Open-Platform Mobile Wallet the Only Answer: Heartland's Carr

CHICAGO —Heartland Payment Systems CEO Bob Carr will never be accused of not making his feelings known about the Merchant Customer Exchange mobile wallet venture.

A year ago at the annual Mobile Payments Conference, Carr proclaimed that the imminent rollout of Apple Pay was "the final nail in the coffin" of MCX. This year, Carr simply said, "I am sticking with that."

It's not that Carr has any particular grudge against the major retailer's joint venture and still-developing CurrentC mobile wallet. He just doesn't care for the model.

MCX and its mobile wallet vision were built as a defensive measure against the card brands and interchange fees, rather than as an open platform that would serve consumers' best interests, Carr said during a Sept. 1 presentation at the conference.

Because some members blocked Apple Pay when it debuted, and the CurrentC model was not going to operate on Near Field Communication and probably lacked any biometric authentication option, retailers were jumping to Apple Pay, Carr said.

"When you are Best Buy and one of your best product lines is Apple, how do you tell them you are not going to accept Apple Pay?" Carr said, referring to Best Buy's initial reluctance to accept the mobile wallet and eventual about-face.

"MCX is best described as a temper tantrum by the big merchants," Carr said in an interview after his presentation. "It was formed to eliminate interchange and, thus, eliminate the ability for people to use their credit cards to buy products. It doesn't add up."

Heartland is working on a mobile wallet model that would emphasize an open platform available to all merchant apps, loyalty programs and cross-merchant rewards programs, Carr said.

The industry can expect to see a lot more movement in this direction in the future, he added.

The Plenti cross-merchant loyalty program managed by American Express "has a lot of legs" in offering something that will resonate with consumers and emphasize an open platform, Carr said.

Ironically, the Plenti cross-merchant rewards program introduces many of the consumer shopping experience facets that MCX spoke about early on in creating an app that would provide a payment method and offers in the same manner no matter which store it was used in.
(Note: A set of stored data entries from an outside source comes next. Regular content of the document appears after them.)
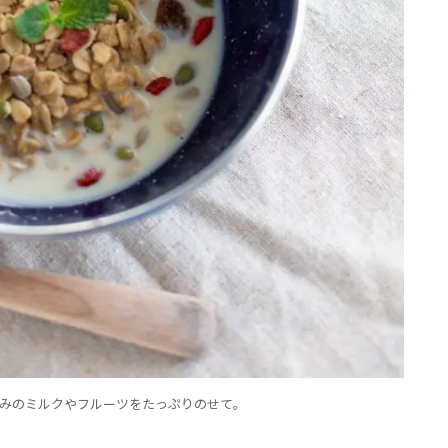
みのミルクやフルーツをたっぷりのせて。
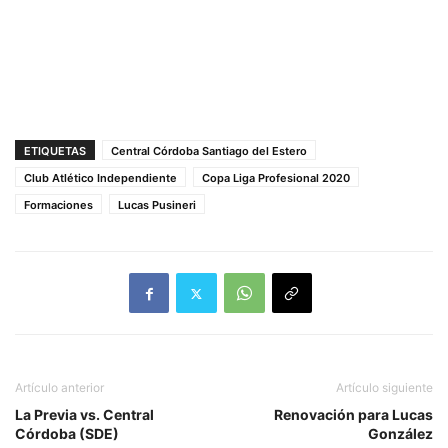
ETIQUETAS
Central Córdoba Santiago del Estero
Club Atlético Independiente
Copa Liga Profesional 2020
Formaciones
Lucas Pusineri
Artículo anterior
Artículo siguiente
La Previa vs. Central
Renovación para Lucas
Córdoba (SDE)
González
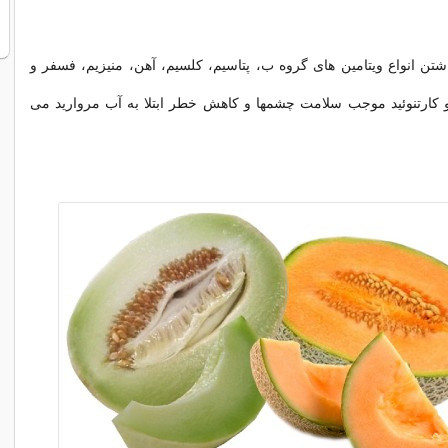
ن انواع ویتامین های گروه ب، پتاسیم، کلسیم، آهن، منیزیم، فسفر و
ی، ویتامین C و کارتنوئید موجب سلامت چشمها و کاهش خطر ابتلا به آب مروارید می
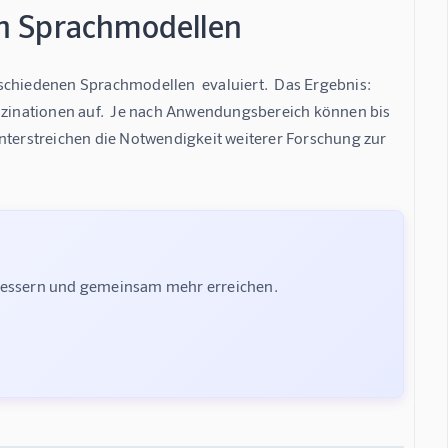
n Sprachmodellen
schiedenen Sprachmodellen  evaluiert.  Das Ergebnis: 
luzinationen auf.  Je nach Anwendungsbereich können bis 
nterstreichen die Notwendigkeit weiterer Forschung zur 
rbessern und gemeinsam mehr erreichen.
Carr is not the only payments executive singing the praises of an open-platform mobile wallet model. Electronic transactions organization Nacha has formed a Mobile Wallet Team with an open, common commerce model in focus, albeit an Automated Clearing House driven wallet.

Carr's indifference toward MCX and other ventures that ignore a platform open to all merchants and loyalty programs falls in line with some of the veteran payments executive's other pet peeves, including deceptive trade practices within the industry that he says have unfolded for years essentially unchecked.

Some public companies still inflate interchange, dues and assessments without notifying merchants, or falsely offer "free" programs" or deploy other deceptive practices, Carr said.

And he continues to have a keen awareness of security issues, considering his company was thrust into the spotlight in 2008 for a major data breach and, more recently, had to deal with a physical break in at its payroll office in Santa Ana, Calif.

To that end, Carr is convinced that EMV is a strong security measure for the industry, as well as end-to-end encryption of data. His enthusiasm for encryption is evident in Heartland's consistent push for merchants to deploy the security measure.

In addition, Heartland has established a referral agreement with risk management provider Verifi to provide more protection for e-commerce merchants who are likely to absorb the brunt of fraud attempts after EMV takes hold at the physical point of sale.

"What is happening is that we are taking everything out of scope so the bad guys can't get at the data," Carr said. "Why everyone is not encrypting all of the data all of the time, I don't know."